* DATA SUPPLIED:
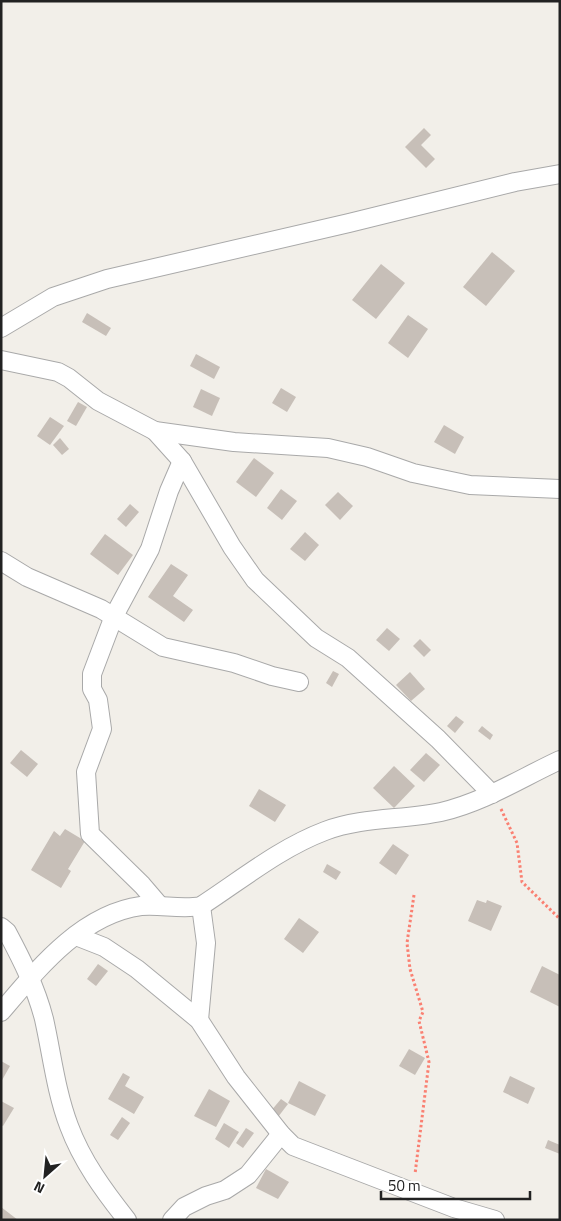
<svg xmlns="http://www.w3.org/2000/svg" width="561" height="1221" viewBox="0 0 561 1221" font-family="'Titillium Web',sans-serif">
<rect width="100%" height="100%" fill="#f2efe9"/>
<g fill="#c7bfb8">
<path d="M424,128L431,135L421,145L435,159L426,168L405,147Z"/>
<path d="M492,252L515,271L486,306L463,287Z"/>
<path d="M381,264L405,283L376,319L352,300Z"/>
<path d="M87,313L111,328L106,336L82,322Z"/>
<path d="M408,315L428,329L408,358L388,343Z"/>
<path d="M196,354L220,367L214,379L190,366Z"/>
<path d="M281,388L296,397L287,412L272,403Z"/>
<path d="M201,389L220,398L212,416L193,407Z"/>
<path d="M78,402L87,407L76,426L67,421Z"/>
<path d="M50,417L64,426L50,445L37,436Z"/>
<path d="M444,425L464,437L455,454L434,442Z"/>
<path d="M60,438L69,449L62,455L53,445Z"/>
<path d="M254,458L274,473L256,497L236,482Z"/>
<path d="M281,489L297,501L282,520L267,508Z"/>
<path d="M338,492L353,506L340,520L325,505Z"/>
<path d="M130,504L139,512L126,527L117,519Z"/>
<path d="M305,532L319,545L305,561L290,549Z"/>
<path d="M105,534L133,555L118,575L90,554Z"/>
<path d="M171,564L188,575L173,596L193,610L184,622L148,597Z"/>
<path d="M387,628L400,639L389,651L376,640Z"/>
<path d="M420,639L431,650L424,657L413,646Z"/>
<path d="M333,671L339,674L332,687L326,683Z"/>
<path d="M410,672L425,689L411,701L396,685Z"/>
<path d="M456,716L464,722L455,733L447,726Z"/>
<path d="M482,726L493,735L490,740L478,731Z"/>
<path d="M21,750L38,764L27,777L10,763Z"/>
<path d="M426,753L440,765L424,782L410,770Z"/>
<path d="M394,766L415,786L394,808L373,788Z"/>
<path d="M259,789L286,805L275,822L249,806Z"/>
<path d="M65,829L85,841L68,869L71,871L61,888L31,870L54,831L60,836Z"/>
<path d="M393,844L409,855L396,875L379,863Z"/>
<path d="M327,864L341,872L336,880L323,872Z"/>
<path d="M477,900L486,903L487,900L502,906L491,931L468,921Z"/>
<path d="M299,918L319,932L303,953L284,939Z"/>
<path d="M98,964L108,971L96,986L87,979Z"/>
<path d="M542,966L560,975V1007L530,992Z"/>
<path d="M409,1049L425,1058L415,1075L399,1066Z"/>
<path d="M1,1061L10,1066L1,1082Z"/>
<path d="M123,1073L130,1077L125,1086L144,1097L134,1114L108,1099Z"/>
<path d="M510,1076L535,1088L528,1104L503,1092Z"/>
<path d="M299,1081L326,1095L315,1116L288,1103Z"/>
<path d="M209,1089L230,1101L216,1127L194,1116Z"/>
<path d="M281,1099L288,1104L278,1117L270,1112Z"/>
<path d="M1,1101L14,1108L3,1126L1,1125Z"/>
<path d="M122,1117L130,1123L118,1140L110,1135Z"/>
<path d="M224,1123L239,1132L229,1148L215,1139Z"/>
<path d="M246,1128L254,1133L243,1148L236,1143Z"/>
<path d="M548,1140L560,1145V1154L545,1148Z"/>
<path d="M266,1169L289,1182L278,1199L256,1188Z"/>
<path d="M1,1207L18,1220H1Z"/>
</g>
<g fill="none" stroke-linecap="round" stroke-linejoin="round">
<defs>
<g id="street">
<path d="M1,328L53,297L107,279L349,223L515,182L560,174"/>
<path d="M1,360L58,372L69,378L98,401L155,431L234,442L328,448L367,457L413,473L470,485L560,489"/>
<path d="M155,431L182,461L232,547L255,580L316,638L348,658L438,739L492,794"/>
<path d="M1,561L27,577L101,609L163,647L234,663L272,676L299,682"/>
<path d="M160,906L142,885L90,834L86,772L102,729L98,700L92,689V674L114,616L150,549L169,491L182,461"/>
<path d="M1,927L7,932C22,960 36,988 44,1019C52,1055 56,1092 69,1126C82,1161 104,1191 127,1220"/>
<path d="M76,936L104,947L137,969L199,1020L236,1077L281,1134L293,1146L454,1208L495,1220"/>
<path d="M1,1012C37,970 81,914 141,906C161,904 181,910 201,906C241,880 280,848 325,831C362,817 403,820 441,812C484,802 521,778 560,760"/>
<path d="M199,1020L206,943L201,906"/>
<path d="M172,1220L184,1207L206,1196L225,1190L248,1175L281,1134"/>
</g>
</defs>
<use href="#street" stroke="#a9a9a9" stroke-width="20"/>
<g stroke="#fa8072" stroke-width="3" stroke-dasharray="2.5 2.5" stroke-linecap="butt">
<path d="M501,809L517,843L522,882L560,919"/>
<path d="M414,895L407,943L410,969L423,1012L419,1021L429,1062L415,1174"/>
</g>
<use href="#street" stroke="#fff" stroke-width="18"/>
</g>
<rect width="561" height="1221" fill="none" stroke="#222222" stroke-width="5"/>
<g transform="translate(45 1176) rotate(207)" stroke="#ffffff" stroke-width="4" paint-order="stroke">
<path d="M0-4L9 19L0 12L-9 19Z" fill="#222222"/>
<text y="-8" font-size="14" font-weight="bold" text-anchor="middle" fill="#222222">N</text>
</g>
<path d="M381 1191v8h149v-8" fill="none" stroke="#222222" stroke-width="2.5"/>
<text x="388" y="1191" font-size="15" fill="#222222" stroke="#ffffff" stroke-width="4" paint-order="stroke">50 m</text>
</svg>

* ABOUT THIS TASK: Retype all the data exactly; skip the pictures.

* OUTPUT BELOW:
<svg xmlns="http://www.w3.org/2000/svg" width="561" height="1221" viewBox="0 0 561 1221" font-family="'Titillium Web',sans-serif">
<rect width="100%" height="100%" fill="#f2efe9"/>
<g fill="#c7bfb8">
<path d="M424,128L431,135L421,145L435,159L426,168L405,147Z"/>
<path d="M492,252L515,271L486,306L463,287Z"/>
<path d="M381,264L405,283L376,319L352,300Z"/>
<path d="M87,313L111,328L106,336L82,322Z"/>
<path d="M408,315L428,329L408,358L388,343Z"/>
<path d="M196,354L220,367L214,379L190,366Z"/>
<path d="M281,388L296,397L287,412L272,403Z"/>
<path d="M201,389L220,398L212,416L193,407Z"/>
<path d="M78,402L87,407L76,426L67,421Z"/>
<path d="M50,417L64,426L50,445L37,436Z"/>
<path d="M444,425L464,437L455,454L434,442Z"/>
<path d="M60,438L69,449L62,455L53,445Z"/>
<path d="M254,458L274,473L256,497L236,482Z"/>
<path d="M281,489L297,501L282,520L267,508Z"/>
<path d="M338,492L353,506L340,520L325,505Z"/>
<path d="M130,504L139,512L126,527L117,519Z"/>
<path d="M305,532L319,545L305,561L290,549Z"/>
<path d="M105,534L133,555L118,575L90,554Z"/>
<path d="M171,564L188,575L173,596L193,610L184,622L148,597Z"/>
<path d="M387,628L400,639L389,651L376,640Z"/>
<path d="M420,639L431,650L424,657L413,646Z"/>
<path d="M333,671L339,674L332,687L326,683Z"/>
<path d="M410,672L425,689L411,701L396,685Z"/>
<path d="M456,716L464,722L455,733L447,726Z"/>
<path d="M482,726L493,735L490,740L478,731Z"/>
<path d="M21,750L38,764L27,777L10,763Z"/>
<path d="M426,753L440,765L424,782L410,770Z"/>
<path d="M394,766L415,786L394,808L373,788Z"/>
<path d="M259,789L286,805L275,822L249,806Z"/>
<path d="M65,829L85,841L68,869L71,871L61,888L31,870L54,831L60,836Z"/>
<path d="M393,844L409,855L396,875L379,863Z"/>
<path d="M327,864L341,872L336,880L323,872Z"/>
<path d="M477,900L486,903L487,900L502,906L491,931L468,921Z"/>
<path d="M299,918L319,932L303,953L284,939Z"/>
<path d="M98,964L108,971L96,986L87,979Z"/>
<path d="M542,966L560,975V1007L530,992Z"/>
<path d="M409,1049L425,1058L415,1075L399,1066Z"/>
<path d="M1,1061L10,1066L1,1082Z"/>
<path d="M123,1073L130,1077L125,1086L144,1097L134,1114L108,1099Z"/>
<path d="M510,1076L535,1088L528,1104L503,1092Z"/>
<path d="M299,1081L326,1095L315,1116L288,1103Z"/>
<path d="M209,1089L230,1101L216,1127L194,1116Z"/>
<path d="M281,1099L288,1104L278,1117L270,1112Z"/>
<path d="M1,1101L14,1108L3,1126L1,1125Z"/>
<path d="M122,1117L130,1123L118,1140L110,1135Z"/>
<path d="M224,1123L239,1132L229,1148L215,1139Z"/>
<path d="M246,1128L254,1133L243,1148L236,1143Z"/>
<path d="M548,1140L560,1145V1154L545,1148Z"/>
<path d="M266,1169L289,1182L278,1199L256,1188Z"/>
<path d="M1,1207L18,1220H1Z"/>
</g>
<g fill="none" stroke-linecap="round" stroke-linejoin="round">
<defs>
<g id="street">
<path d="M1,328L53,297L107,279L349,223L515,182L560,174"/>
<path d="M1,360L58,372L69,378L98,401L155,431L234,442L328,448L367,457L413,473L470,485L560,489"/>
<path d="M155,431L182,461L232,547L255,580L316,638L348,658L438,739L492,794"/>
<path d="M1,561L27,577L101,609L163,647L234,663L272,676L299,682"/>
<path d="M160,906L142,885L90,834L86,772L102,729L98,700L92,689V674L114,616L150,549L169,491L182,461"/>
<path d="M1,927L7,932C22,960 36,988 44,1019C52,1055 56,1092 69,1126C82,1161 104,1191 127,1220"/>
<path d="M76,936L104,947L137,969L199,1020L236,1077L281,1134L293,1146L454,1208L495,1220"/>
<path d="M1,1012C37,970 81,914 141,906C161,904 181,910 201,906C241,880 280,848 325,831C362,817 403,820 441,812C484,802 521,778 560,760"/>
<path d="M199,1020L206,943L201,906"/>
<path d="M172,1220L184,1207L206,1196L225,1190L248,1175L281,1134"/>
</g>
</defs>
<use href="#street" stroke="#a9a9a9" stroke-width="20"/>
<g stroke="#fa8072" stroke-width="3" stroke-dasharray="2.5 2.5" stroke-linecap="butt">
<path d="M501,809L517,843L522,882L560,919"/>
<path d="M414,895L407,943L410,969L423,1012L419,1021L429,1062L415,1174"/>
</g>
<use href="#street" stroke="#fff" stroke-width="18"/>
</g>
<rect width="561" height="1221" fill="none" stroke="#222222" stroke-width="5"/>
<g transform="translate(45 1176) rotate(207)" stroke="#ffffff" stroke-width="4" paint-order="stroke">
<path d="M0-4L9 19L0 12L-9 19Z" fill="#222222"/>
<text y="-8" font-size="14" font-weight="bold" text-anchor="middle" fill="#222222">N</text>
</g>
<path d="M381 1191v8h149v-8" fill="none" stroke="#222222" stroke-width="2.5"/>
<text x="388" y="1191" font-size="15" fill="#222222" stroke="#ffffff" stroke-width="4" paint-order="stroke">50 m</text>
</svg>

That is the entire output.